• [What to work on]: Report every line of the data that includes "down".

[Recorded information Boundary: Start]

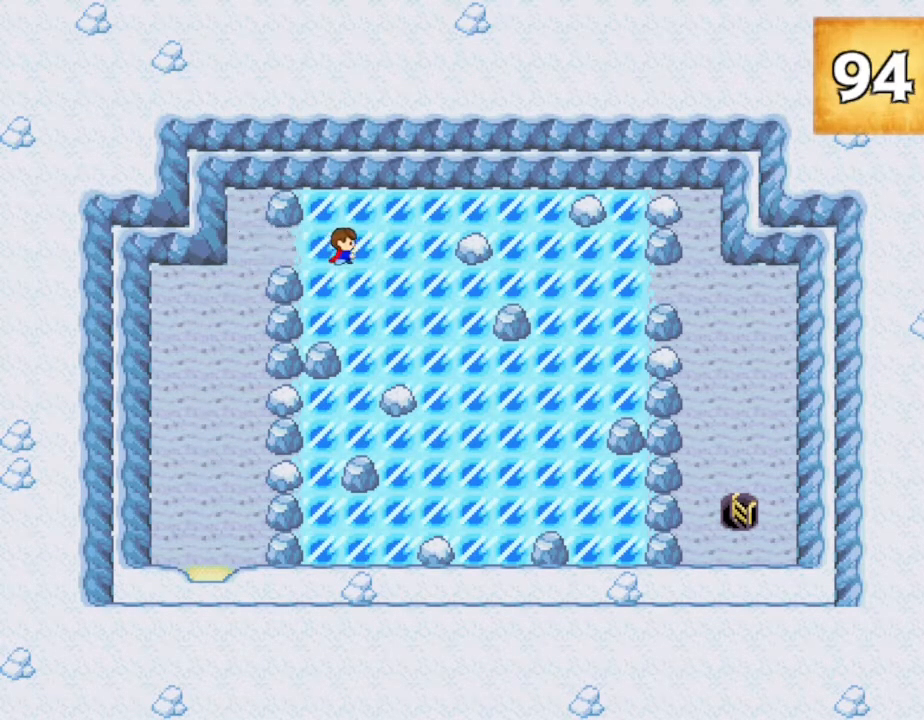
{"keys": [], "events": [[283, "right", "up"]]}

[Recorded information Boundary: End]
[Recorded information Boundary: Start]

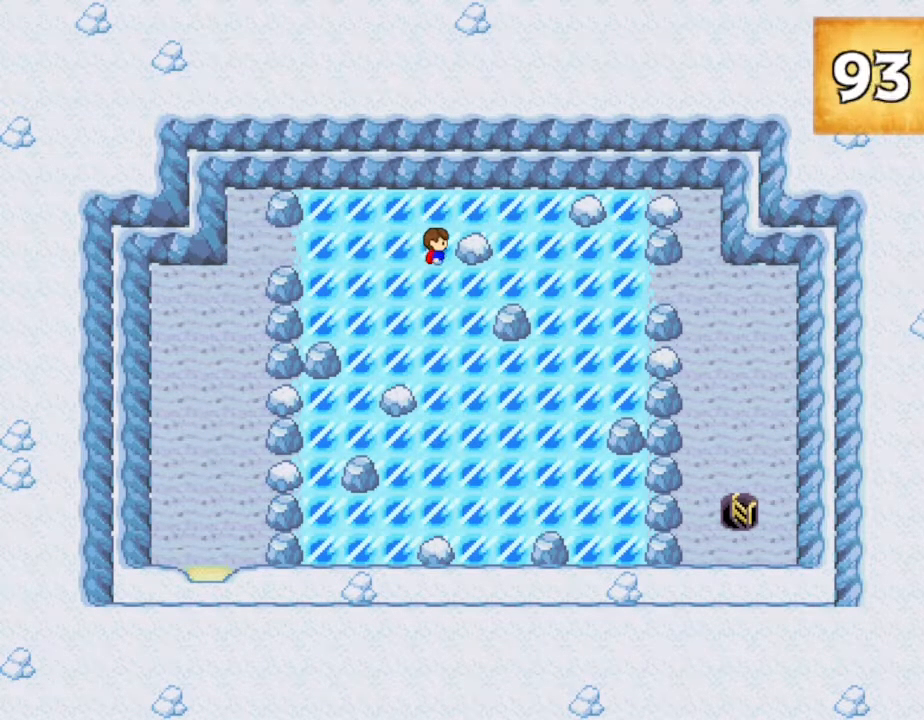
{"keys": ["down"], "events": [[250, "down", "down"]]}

[Recorded information Boundary: End]
[Recorded information Boundary: Start]

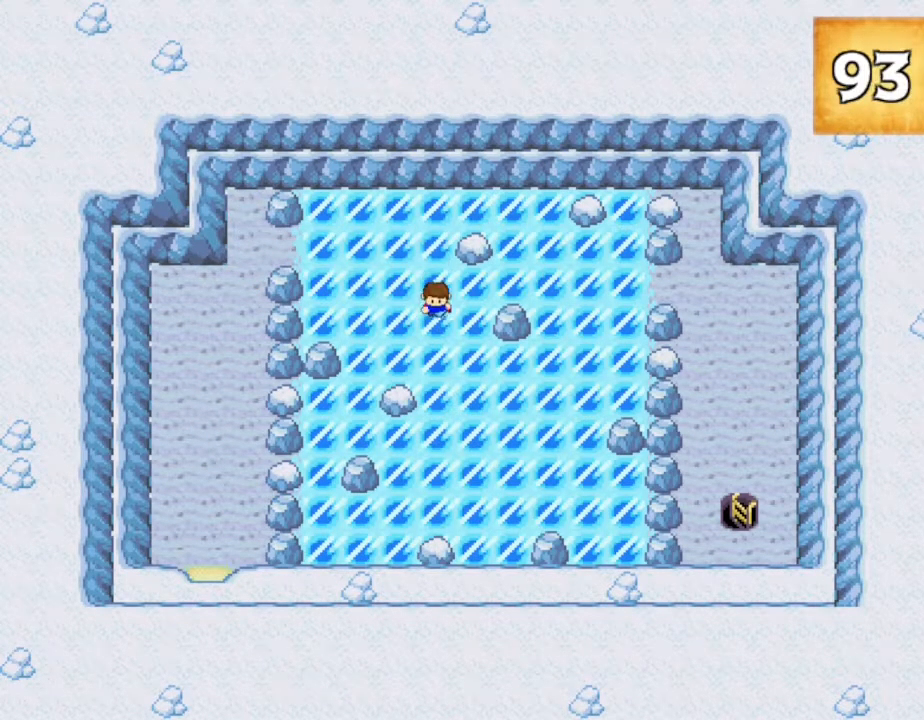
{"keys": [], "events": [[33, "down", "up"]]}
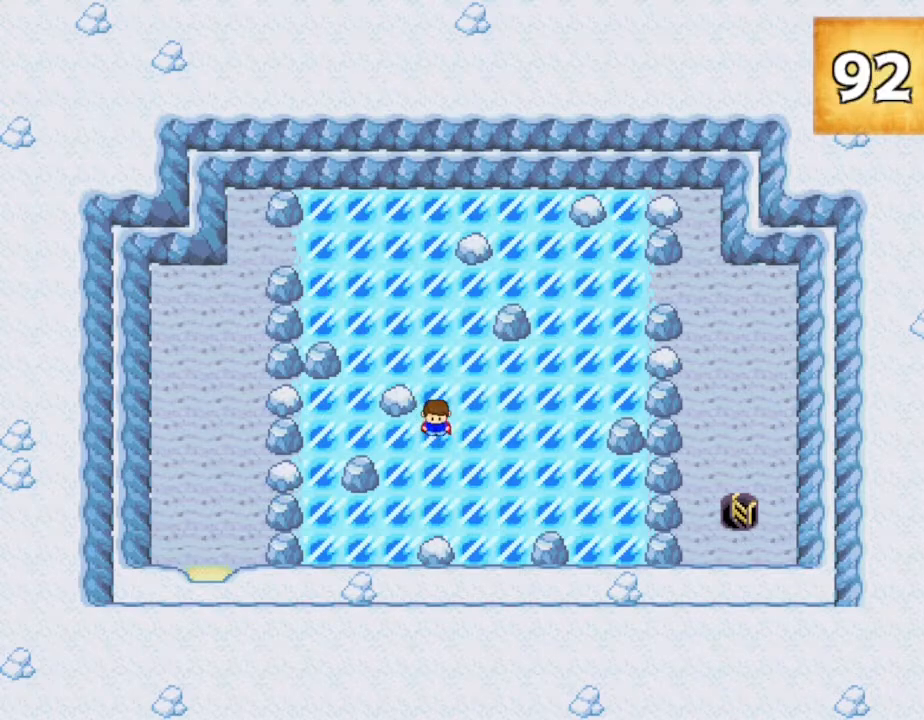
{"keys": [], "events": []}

[Recorded information Boundary: End]

• [Response for this exercise]:
{"keys": ["down"], "events": [[250, "down", "down"]]}
{"keys": [], "events": [[33, "down", "up"]]}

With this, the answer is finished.